Luanda - Anastácio da Cruz (Nacho) é, provavelmente, o primeiro angolano constituído arguido em Portugal por participação numa manifestação de protesto contra os resultados eleitorais de 2022, em Angola.

*Graça Campos
Fonte: Correio Angolense

Em Setembro de 2022, Nacho Cruz e outros angolanos juntaram-se diante do consulado de Angola em Lisboa para manifestar o seu desagrado com os resultados das eleições ocorridas em Agosto e que, mais uma vez, deram vitória ao MPLA.


Pacífica e ordeira, da manifestação não resultaram nem ofensas corporais a funcionários do consulado e nem danos patrimoniais.


Entre as várias centenas de manifestantes, um agente da esquadra, identificado como Paulo Soares da Silva, decidiu fazer uma participação criminal exclusivamente contra Anastácio Cruz.

O agente identificado como Paulo Soares da Silva é conhecido pelas suas relações amistosas com funcionários do consulado angolano, no bairro lisboeta de Alcântara.


Também detentor de nacionalidade portuguesa, mas com residência habitual em Londres, onde trabalha, Nacho Cruz foi chamado na quarta-feira, 13, à 7ª Esquadra da Divisão de Investigação Criminal de Lisboa onde foi acusado de protagonismo numa manifestação realizada “defronte à instituição do Estado angolano sem autorização”.


O representante do Ministério Público naquela unidade policial alegou que a manifestação “perturbou o silêncio do consulado com palavras ofensivas” ao Presidente João Lourenço.


O juiz de garantias da 7ª Esquadra da Divisão de Investigação Criminal de Lisboa acolheu os argumentos do Ministério Público e atribuiu ao angolano os ilícitos previstos no artigo 333º do Código de Processo Penal.


O articulado estabelece que “quem, por violência ou ameaça de violência, impedir ou constranger o livre exercício das funções de órgão de soberania ou de ministro da República é punido com pena de prisão de 1 a 8 anos, se pena mais grave lhe não couber por força de outra disposição legal”.


Acto contínuo, o juiz de garantias estabeleceu como medida de coação o Termo de Identidade e Residência nos termos do qual Nacho Cruz é obrigado a “comparecer perante a autoridade ou de se manter à disposição dela sempre que a lei obrigar ou para tal for devidamente notificado”


Nacho Cruz é, ainda, proibido de mudar de residência, “nem dela se ausentar por mais de cinco dias, sem comunicar a nova residência ou o lugar por onde possa ser encontrado”.
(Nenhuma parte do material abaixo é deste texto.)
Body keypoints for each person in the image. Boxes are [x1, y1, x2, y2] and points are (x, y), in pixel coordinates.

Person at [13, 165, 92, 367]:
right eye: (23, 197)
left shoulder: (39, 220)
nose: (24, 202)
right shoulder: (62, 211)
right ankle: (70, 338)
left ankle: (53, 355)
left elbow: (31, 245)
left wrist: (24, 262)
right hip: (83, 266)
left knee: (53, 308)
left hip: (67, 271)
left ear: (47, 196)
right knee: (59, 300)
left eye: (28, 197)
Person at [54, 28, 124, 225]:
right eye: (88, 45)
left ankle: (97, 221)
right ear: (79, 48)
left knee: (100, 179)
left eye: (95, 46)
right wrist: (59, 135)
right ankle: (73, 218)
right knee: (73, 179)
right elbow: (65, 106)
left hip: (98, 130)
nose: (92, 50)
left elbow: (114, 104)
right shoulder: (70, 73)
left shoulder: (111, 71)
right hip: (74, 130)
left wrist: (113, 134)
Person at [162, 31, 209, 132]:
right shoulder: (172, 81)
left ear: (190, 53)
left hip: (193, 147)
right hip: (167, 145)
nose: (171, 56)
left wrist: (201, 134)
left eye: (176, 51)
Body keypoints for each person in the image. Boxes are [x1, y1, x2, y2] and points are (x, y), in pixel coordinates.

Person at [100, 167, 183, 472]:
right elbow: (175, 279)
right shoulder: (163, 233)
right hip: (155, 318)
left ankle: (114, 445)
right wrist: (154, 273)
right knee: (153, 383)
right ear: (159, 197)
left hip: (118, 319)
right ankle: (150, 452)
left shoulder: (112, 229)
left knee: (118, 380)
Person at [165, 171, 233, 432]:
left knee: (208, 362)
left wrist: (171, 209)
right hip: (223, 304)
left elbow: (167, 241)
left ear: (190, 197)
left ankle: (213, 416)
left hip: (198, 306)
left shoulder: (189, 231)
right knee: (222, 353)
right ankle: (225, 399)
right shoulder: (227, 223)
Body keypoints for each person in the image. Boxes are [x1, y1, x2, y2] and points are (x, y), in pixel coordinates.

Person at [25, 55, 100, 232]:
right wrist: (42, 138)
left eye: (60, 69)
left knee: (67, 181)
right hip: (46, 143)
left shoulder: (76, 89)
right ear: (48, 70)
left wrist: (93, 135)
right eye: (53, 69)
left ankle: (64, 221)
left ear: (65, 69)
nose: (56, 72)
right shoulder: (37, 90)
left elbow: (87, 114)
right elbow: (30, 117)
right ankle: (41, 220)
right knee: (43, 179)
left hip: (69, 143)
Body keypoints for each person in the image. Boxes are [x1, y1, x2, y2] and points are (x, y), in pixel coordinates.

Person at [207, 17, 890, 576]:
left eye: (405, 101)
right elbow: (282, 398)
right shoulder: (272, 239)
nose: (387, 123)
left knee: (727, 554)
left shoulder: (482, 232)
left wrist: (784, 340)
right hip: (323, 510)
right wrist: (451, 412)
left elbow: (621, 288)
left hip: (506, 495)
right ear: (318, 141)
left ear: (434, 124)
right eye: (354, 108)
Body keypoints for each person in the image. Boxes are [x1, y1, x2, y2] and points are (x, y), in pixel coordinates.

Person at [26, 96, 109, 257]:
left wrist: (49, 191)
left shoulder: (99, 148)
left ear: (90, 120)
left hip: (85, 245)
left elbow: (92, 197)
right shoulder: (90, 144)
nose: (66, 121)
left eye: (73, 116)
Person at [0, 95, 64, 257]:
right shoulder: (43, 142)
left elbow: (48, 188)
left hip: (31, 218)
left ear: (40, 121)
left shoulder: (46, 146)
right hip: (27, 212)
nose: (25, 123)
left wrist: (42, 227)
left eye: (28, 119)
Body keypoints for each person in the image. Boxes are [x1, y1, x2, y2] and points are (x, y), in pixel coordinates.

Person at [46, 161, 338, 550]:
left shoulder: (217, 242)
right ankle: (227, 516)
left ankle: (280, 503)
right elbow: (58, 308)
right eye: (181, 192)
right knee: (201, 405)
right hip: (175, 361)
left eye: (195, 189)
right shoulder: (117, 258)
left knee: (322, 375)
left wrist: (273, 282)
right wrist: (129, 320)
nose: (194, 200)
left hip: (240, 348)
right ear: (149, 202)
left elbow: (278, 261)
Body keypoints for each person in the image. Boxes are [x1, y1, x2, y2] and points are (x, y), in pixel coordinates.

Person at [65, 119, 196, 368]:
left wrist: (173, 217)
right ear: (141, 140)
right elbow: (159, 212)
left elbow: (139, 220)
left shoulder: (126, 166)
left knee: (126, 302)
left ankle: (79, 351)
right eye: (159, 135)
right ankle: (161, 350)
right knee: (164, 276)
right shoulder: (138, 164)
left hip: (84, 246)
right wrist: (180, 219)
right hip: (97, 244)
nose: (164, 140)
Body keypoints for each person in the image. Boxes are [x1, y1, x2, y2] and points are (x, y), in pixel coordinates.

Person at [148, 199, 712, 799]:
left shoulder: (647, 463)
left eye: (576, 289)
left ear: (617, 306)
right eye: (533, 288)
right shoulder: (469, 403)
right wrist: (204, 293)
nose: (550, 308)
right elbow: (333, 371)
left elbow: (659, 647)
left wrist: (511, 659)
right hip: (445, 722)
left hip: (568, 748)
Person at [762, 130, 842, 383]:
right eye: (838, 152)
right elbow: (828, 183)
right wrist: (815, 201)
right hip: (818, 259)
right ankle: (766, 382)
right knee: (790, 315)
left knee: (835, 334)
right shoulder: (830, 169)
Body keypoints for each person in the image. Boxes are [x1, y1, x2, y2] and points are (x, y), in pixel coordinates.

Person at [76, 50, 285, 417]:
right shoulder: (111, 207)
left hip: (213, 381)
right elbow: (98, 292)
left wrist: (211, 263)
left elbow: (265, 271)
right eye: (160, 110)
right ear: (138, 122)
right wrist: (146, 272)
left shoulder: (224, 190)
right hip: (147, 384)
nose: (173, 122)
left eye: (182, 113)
Essa medida de coação não impedirá, no entanto, o arguido de regressar a Londres, pois provou ao juiz que é lá onde vive e trabalha.


Estado Democrático e de Direito, em que manifestações não carecem de autorização, Portugal parece estar a estender a sua cooperação judiciária com Angola até na limitação dos direitos civis.


O artigo 333.º do Código de Processo Penal angolano estabelece que quem, “publicamente, e com o intuito de ofender, ultrajar por palavras, imagens, escritos, desenhos ou sons, a República de Angola, o Presidente da República ou qualquer outro órgão de soberania é punido com a pena de prisão de 6 meses a 3 anos ou a multa de 60 a 360 dias”.


No n.º 1 do artigo subsequente (334.º) diz-se que “quem, com tumultos, desordens ou arruaças, perturbar o funcionamento dos órgãos de Soberania é punido com pena de prisão até 3 anos ou com a multa até 360”.


As molduras penas previstas para os mesmos tipos de crimes nos dois países têm pequenas diferenças.


Mas, é óbvio que os artigos 333º dos Códigos de Processo Penal de Portugal e de Angola parecem inspirados numa mesma fonte...
A decisão do juiz de garantias da 7ª Esquadra da Divisão de Investigação Criminal de Lisboa é um claro aviso à navegação.